* _Document passage_:
--*--
Brother Ray Finds His Voice: Ray Charles and the Birth of Soul Atlantic Recordings

Editor’s Note: G. Bruce Boyer has just published RIFFS: Random Reflections On Jazz, Blues, And Early Rock. You can purchase it here. Bruce allowed us to excerpt the book on Ivy-Style. Enjoy!

Last year [2022] marked the 70th Anniversary of one of the greatest musical marriages of the 20th Century. In June, 1952 Ray Charles signed a contract with Atlantic Records, a venture that took Charles from being a minor band musician to an international star. The hit records started flowing the following year and never really stopped during Charles long career. For some, this period with Atlantic, from 1952 to the early 80s, produced Charles’ most beloved recordings, an authentic treasure trove of golden R&B, jazz, and Blues hits unmatched in their virtuosity and diversity.  This collection of songs – first released on Atlantic in 2006 as The Birth of Soul — is the bedrock of Charles’ success. By the time he left the record company over a quarter-century later he was an international star, a musician with dozens of hit records behind him. He had recorded pop songs, country, jazz, Blues, R&B, standards of the American Songbook, Latin numbers, and his own compositions. He was the new star at The Newport Jazz Festival in 1958. In the more than half century after signing with Atlantic, hit followed hit and the acclamation piled on accolade.

In 1952 Atlantic Records, under the guiding hands of producers Ahmet Ertegun and Jerry Wexler, bought Ray Charles recording contract from Swing Time Records, a small label that was folding, for a reputed $2,500. It was a lot of money for these young entrepreneurs who were just getting started themselves, but it was no gamble. Their ears told them what they were doing. They were both jazz aficionados with an uncanny intuition for musical talent, and that year they produced Ray Charles’ first jazz album. He had actually recorded some of the music the year before in the Atlantic studios in New York, and the full eight instrumental numbers for The Great Ray Charles, the first Atlantic album,weren’t released until 1957. These tracks, including the stunning versions of “I Surrender, Dear”, “Doodlin’”, “Undecided”, and “My Melancholy Baby” among theselections, is right up there with Genius + Soul = Jazz as Charles finest work.  Listening to “My Melancholy Baby” – with the incredible solos by David “Fathead” Newman on alto sax, the song becomes brand new, as the musicians dig out hidden emotion and meaning in the old chestnut.
--*--
Source data:
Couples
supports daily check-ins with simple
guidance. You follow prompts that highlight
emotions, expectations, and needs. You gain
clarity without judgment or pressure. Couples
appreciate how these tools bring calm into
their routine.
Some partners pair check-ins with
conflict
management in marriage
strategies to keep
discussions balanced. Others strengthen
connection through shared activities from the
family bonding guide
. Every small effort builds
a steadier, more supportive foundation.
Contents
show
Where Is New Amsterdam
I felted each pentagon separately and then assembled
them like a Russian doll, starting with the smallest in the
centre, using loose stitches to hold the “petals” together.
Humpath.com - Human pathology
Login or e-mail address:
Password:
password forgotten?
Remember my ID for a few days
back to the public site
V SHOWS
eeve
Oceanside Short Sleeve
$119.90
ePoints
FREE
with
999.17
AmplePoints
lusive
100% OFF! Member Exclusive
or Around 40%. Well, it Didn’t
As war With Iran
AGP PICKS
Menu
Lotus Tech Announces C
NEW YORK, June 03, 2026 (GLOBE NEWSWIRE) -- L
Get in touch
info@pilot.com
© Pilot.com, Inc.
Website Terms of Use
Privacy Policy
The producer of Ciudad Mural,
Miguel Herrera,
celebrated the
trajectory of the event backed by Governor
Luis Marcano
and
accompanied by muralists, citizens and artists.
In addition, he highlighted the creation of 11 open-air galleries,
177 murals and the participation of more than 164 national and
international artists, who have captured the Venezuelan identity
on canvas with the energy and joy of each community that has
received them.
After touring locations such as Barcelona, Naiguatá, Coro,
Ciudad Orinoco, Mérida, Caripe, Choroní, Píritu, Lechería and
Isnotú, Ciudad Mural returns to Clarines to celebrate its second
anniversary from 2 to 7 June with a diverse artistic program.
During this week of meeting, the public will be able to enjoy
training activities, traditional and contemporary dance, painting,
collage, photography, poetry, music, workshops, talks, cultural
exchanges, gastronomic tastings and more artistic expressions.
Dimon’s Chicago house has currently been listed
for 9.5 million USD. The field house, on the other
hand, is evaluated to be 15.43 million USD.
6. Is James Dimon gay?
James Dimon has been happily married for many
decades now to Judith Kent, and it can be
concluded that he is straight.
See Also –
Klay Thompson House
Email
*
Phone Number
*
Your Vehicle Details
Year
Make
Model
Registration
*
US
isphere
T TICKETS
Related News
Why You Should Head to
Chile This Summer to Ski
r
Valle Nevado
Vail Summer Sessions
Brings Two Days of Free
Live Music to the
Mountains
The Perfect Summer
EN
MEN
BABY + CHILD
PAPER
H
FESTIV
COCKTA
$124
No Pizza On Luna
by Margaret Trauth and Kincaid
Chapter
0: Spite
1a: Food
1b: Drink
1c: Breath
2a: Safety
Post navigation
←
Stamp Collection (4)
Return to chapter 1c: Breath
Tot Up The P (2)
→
--*--
* _Directive 1_:
In the Ray Charles excerpt:
(a) In what month and year did Ray Charles sign a contract with Atlantic Records?
(b) At which festival was he the new star in 1958?
(c) For what reputed sum did Atlantic buy his recording contract from Swing Time Records?
* _Directive 2_: Can you print the portion of the Ray Charles excerpt that begins at the words "Brother Ray Finds" and stops after "on Ivy-Style. Enjoy!"?

* _Answer area 1_:
(a) June 1952
(b) The Newport Jazz Festival
(c) $2,500

* _Answer area 2_:
Brother Ray Finds His Voice: Ray Charles and the Birth of Soul Atlantic Recordings

Editor’s Note: G. Bruce Boyer has just published RIFFS: Random Reflections On Jazz, Blues, And Early Rock. You can purchase it here. Bruce allowed us to excerpt the book on Ivy-Style. Enjoy!